5. The method of claim 1,

wherein accessing the first set of bits, accessing flow data, accessing the second set of bits, accessing the lock data comprises accessing the first set of bits, accessing flow data, accessing the second set of bits, and accessing the lock data by a thread provided by a processor having multiple multi-threaded programmable cores integrated on a single die.

6. The method of claim 5,

wherein the thread comprises a thread assigned to process the packet.

7. The method of claim 6,

wherein the thread comprises one of multiple threads processing packets of a flow; and

wherein the multiple threads gain mutually exclusive access to the flow data by acquiring a lock using the lock data.

8. The method of claim 1,

wherein the flow identifier comprises at least one selected from the following group:

at least one field of a Transmission Control Protocol (TCP) segment header;

at least one field of an Internet Protocol (IP) datagram header; and

at least one field of an Asynchronous Transfer Mode (ATM) cell header.

9. A computer program, disposed on a computer readable medium, comprising instructions for causing a processor to when executed:

access a first set of bits of a hash of a flow identifier of a packet;

access flow data using the first set of bits as an index into a flow data hash table;

access a second set of bits of the hash of the flow identifier of the packet, the second set of bits being fewer in the number of bits than the first set of bits; and

access lock data using the second set of bits as an index into a lock data hash table.

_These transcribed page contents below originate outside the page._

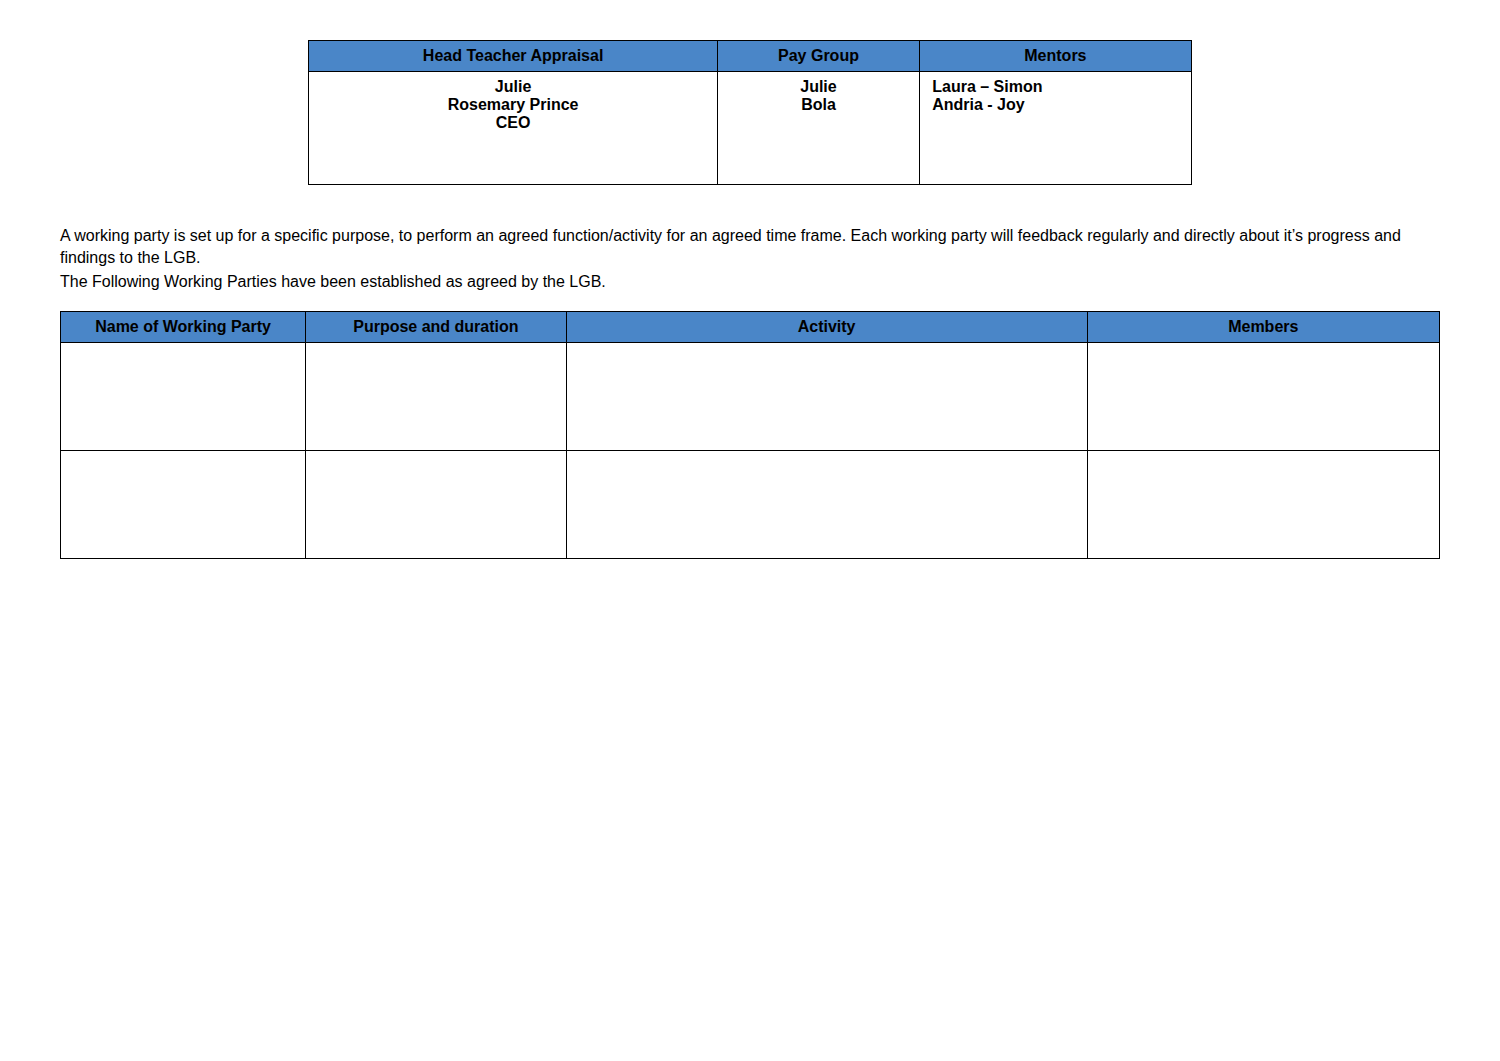| Head Teacher Appraisal | Pay Group | Mentors |
| --- | --- | --- |
| Julie Rosemary Prince CEO | Julie Bola | Laura – Simon Andria - Joy |
A working party is set up for a specific purpose, to perform an agreed function/activity for an agreed time frame. Each working party will feedback regularly and directly about it’s progress and findings to the LGB.
The Following Working Parties have been established as agreed by the LGB.
| Name of Working Party | Purpose and duration | Activity | Members |
| --- | --- | --- | --- |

10. The program of claim 9, wherein the lock data comprises at least one selected from the following group:

a semaphore; and

a pair of counters including a head-of-line counter and a tail-of-line counter.

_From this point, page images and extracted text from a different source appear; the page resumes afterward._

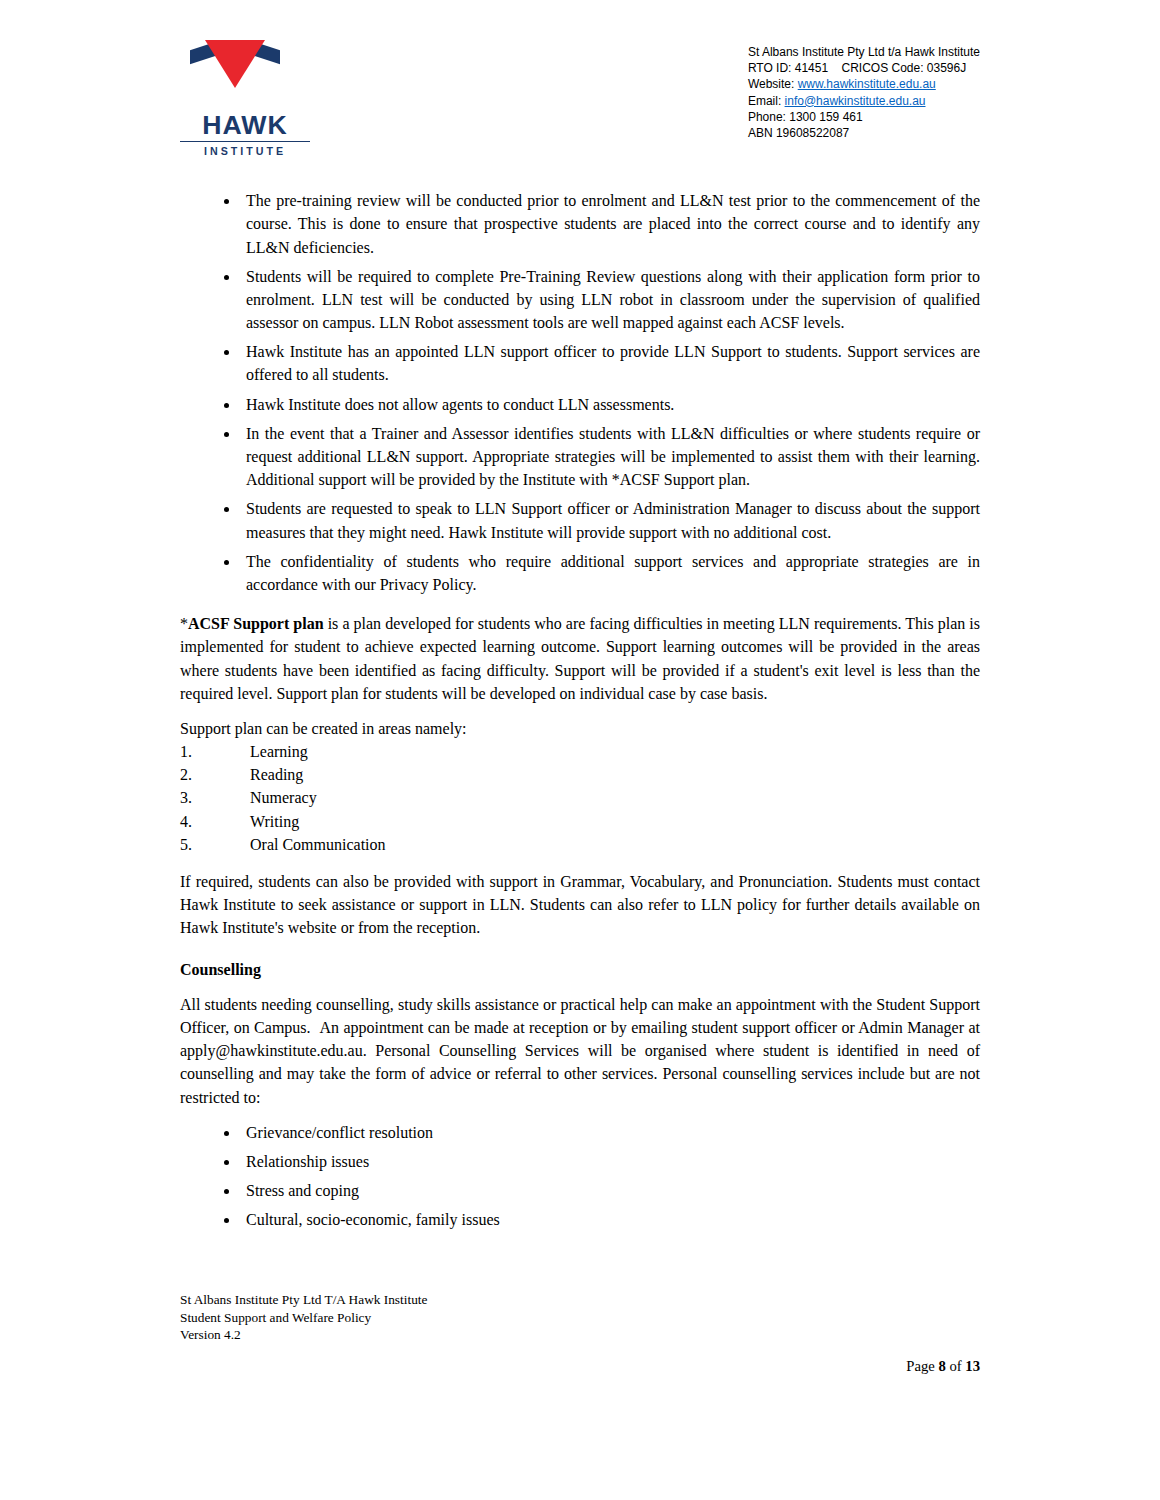HAWK INSTITUTE
St Albans Institute Pty Ltd t/a Hawk Institute
RTO ID: 41451 CRICOS Code: 03596J
Website: www.hawkinstitute.edu.au
Email: info@hawkinstitute.edu.au
Phone: 1300 159 461
ABN 19608522087
The pre-training review will be conducted prior to enrolment and LL&N test prior to the commencement of the course. This is done to ensure that prospective students are placed into the correct course and to identify any LL&N deficiencies.
Students will be required to complete Pre-Training Review questions along with their application form prior to enrolment. LLN test will be conducted by using LLN robot in classroom under the supervision of qualified assessor on campus. LLN Robot assessment tools are well mapped against each ACSF levels.
Hawk Institute has an appointed LLN support officer to provide LLN Support to students. Support services are offered to all students.
Hawk Institute does not allow agents to conduct LLN assessments.
In the event that a Trainer and Assessor identifies students with LL&N difficulties or where students require or request additional LL&N support. Appropriate strategies will be implemented to assist them with their learning. Additional support will be provided by the Institute with *ACSF Support plan.
Students are requested to speak to LLN Support officer or Administration Manager to discuss about the support measures that they might need. Hawk Institute will provide support with no additional cost.
The confidentiality of students who require additional support services and appropriate strategies are in accordance with our Privacy Policy.
*ACSF Support plan is a plan developed for students who are facing difficulties in meeting LLN requirements. This plan is implemented for student to achieve expected learning outcome. Support learning outcomes will be provided in the areas where students have been identified as facing difficulty. Support will be provided if a student's exit level is less than the required level. Support plan for students will be developed on individual case by case basis.
Support plan can be created in areas namely:
| 1. | Learning |
| 2. | Reading |
| 3. | Numeracy |
| 4. | Writing |
| 5. | Oral Communication |
If required, students can also be provided with support in Grammar, Vocabulary, and Pronunciation. Students must contact Hawk Institute to seek assistance or support in LLN. Students can also refer to LLN policy for further details available on Hawk Institute's website or from the reception.
Counselling
All students needing counselling, study skills assistance or practical help can make an appointment with the Student Support Officer, on Campus. An appointment can be made at reception or by emailing student support officer or Admin Manager at apply@hawkinstitute.edu.au. Personal Counselling Services will be organised where student is identified in need of counselling and may take the form of advice or referral to other services. Personal counselling services include but are not restricted to:
Grievance/conflict resolution
Relationship issues
Stress and coping
Cultural, socio-economic, family issues
St Albans Institute Pty Ltd T/A Hawk Institute
Student Support and Welfare Policy
Version 4.2
Page 8 of 13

11. The program of claim 9,

wherein instructions to access the first set of bits, access flow data, access the second set of bits, access the lock data comprise instructions to access the first set of bits, access flow data, access the second set of bits, and access the lock data by a thread provided by a processor having multiple multi-threaded programmable cores integrated on a single die.

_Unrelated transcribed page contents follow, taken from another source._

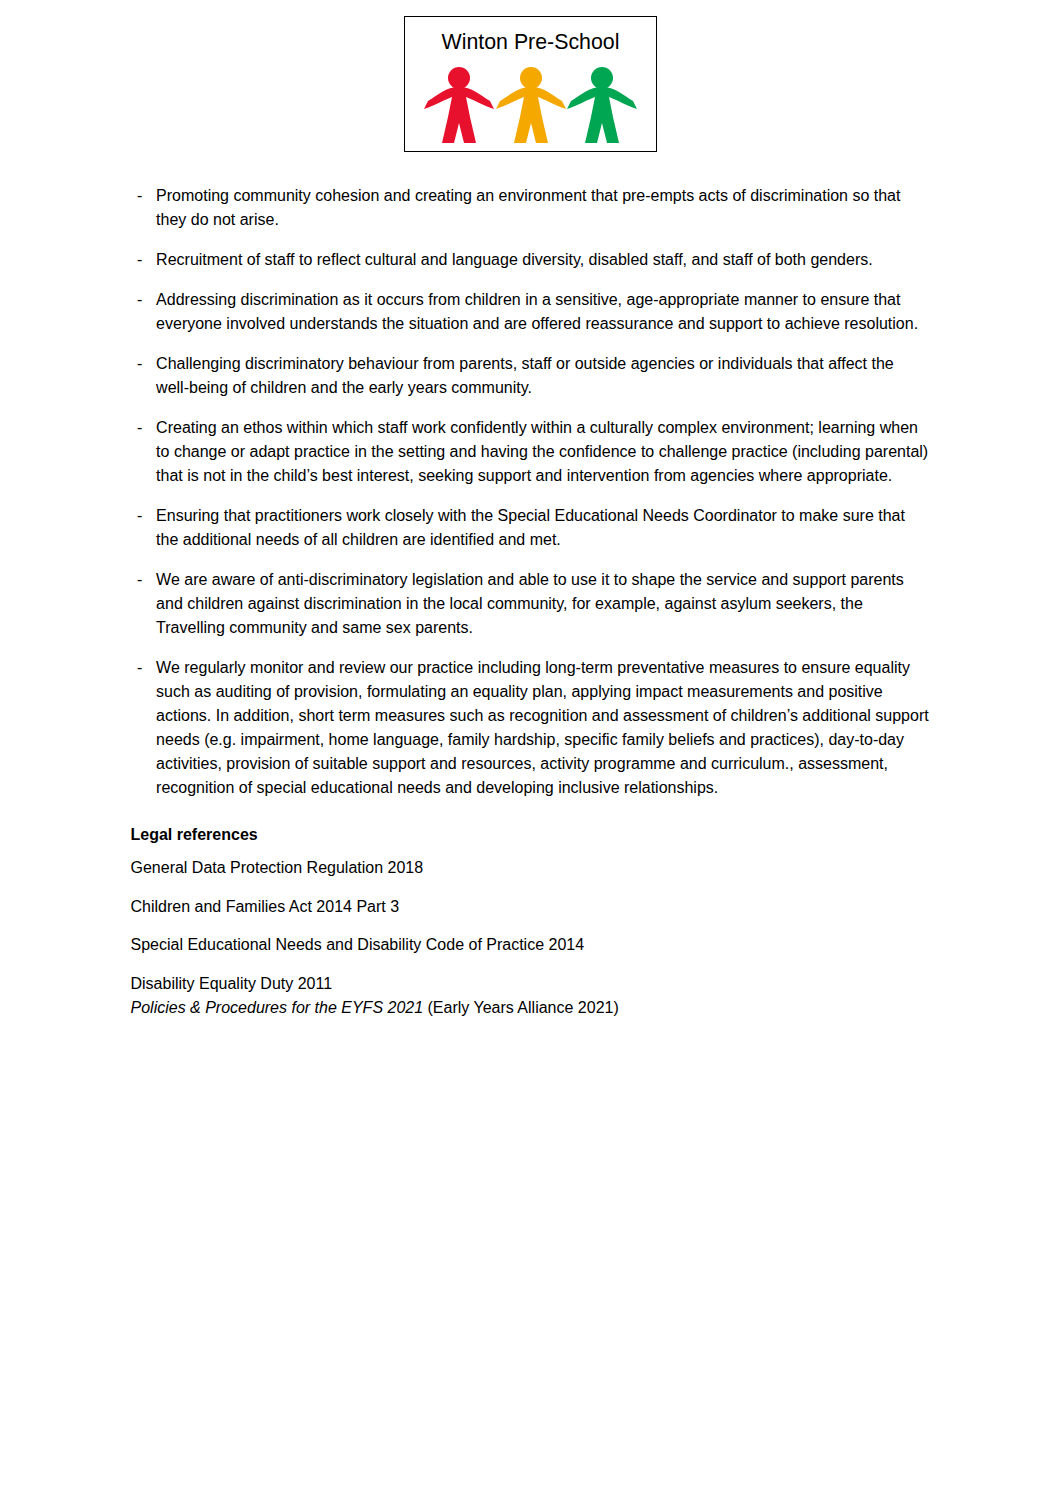Winton Pre-School
Promoting community cohesion and creating an environment that pre-empts acts of discrimination so that they do not arise.
Recruitment of staff to reflect cultural and language diversity, disabled staff, and staff of both genders.
Addressing discrimination as it occurs from children in a sensitive, age-appropriate manner to ensure that everyone involved understands the situation and are offered reassurance and support to achieve resolution.
Challenging discriminatory behaviour from parents, staff or outside agencies or individuals that affect the well-being of children and the early years community.
Creating an ethos within which staff work confidently within a culturally complex environment; learning when to change or adapt practice in the setting and having the confidence to challenge practice (including parental) that is not in the child’s best interest, seeking support and intervention from agencies where appropriate.
Ensuring that practitioners work closely with the Special Educational Needs Coordinator to make sure that the additional needs of all children are identified and met.
We are aware of anti-discriminatory legislation and able to use it to shape the service and support parents and children against discrimination in the local community, for example, against asylum seekers, the Travelling community and same sex parents.
We regularly monitor and review our practice including long-term preventative measures to ensure equality such as auditing of provision, formulating an equality plan, applying impact measurements and positive actions. In addition, short term measures such as recognition and assessment of children’s additional support needs (e.g. impairment, home language, family hardship, specific family beliefs and practices), day-to-day activities, provision of suitable support and resources, activity programme and curriculum., assessment, recognition of special educational needs and developing inclusive relationships.
Legal references
General Data Protection Regulation 2018
Children and Families Act 2014 Part 3
Special Educational Needs and Disability Code of Practice 2014
Disability Equality Duty 2011
Policies & Procedures for the EYFS 2021 (Early Years Alliance 2021)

12. The program of claim 11,

13. The program of claim 9,

wherein the second set of bits is a subset of the first set of bits.

14. A network forwarding device, comprising:

a switch fabric;

multiple blades interconnected by the switch fabric, at least one of the multiple blades having a processor having multiple multi-threaded cores integrated on a single die, multiple ones of the cores programmed to:

access a first set of bits of a hash of a flow identifier of a packet;

access a second set of bits of the hash of the flow identifier of the packet, the second set of bits being fewer in the number of bits than the first set of bits;

access lock data using the second set of bits as an index into a lock data hash table; and

acquire mutually exclusive access to the flow data relative to other threads processing packets of a flow using the lock data.

15. The device of claim 14, wherein the lock data comprises at least one selected from the following group:

a semaphore; and

a pair of counters including a head-of-line counter and a tail-of-line counter

16. The device of claim 14, wherein the first set of bits is a subset of the second set of bits.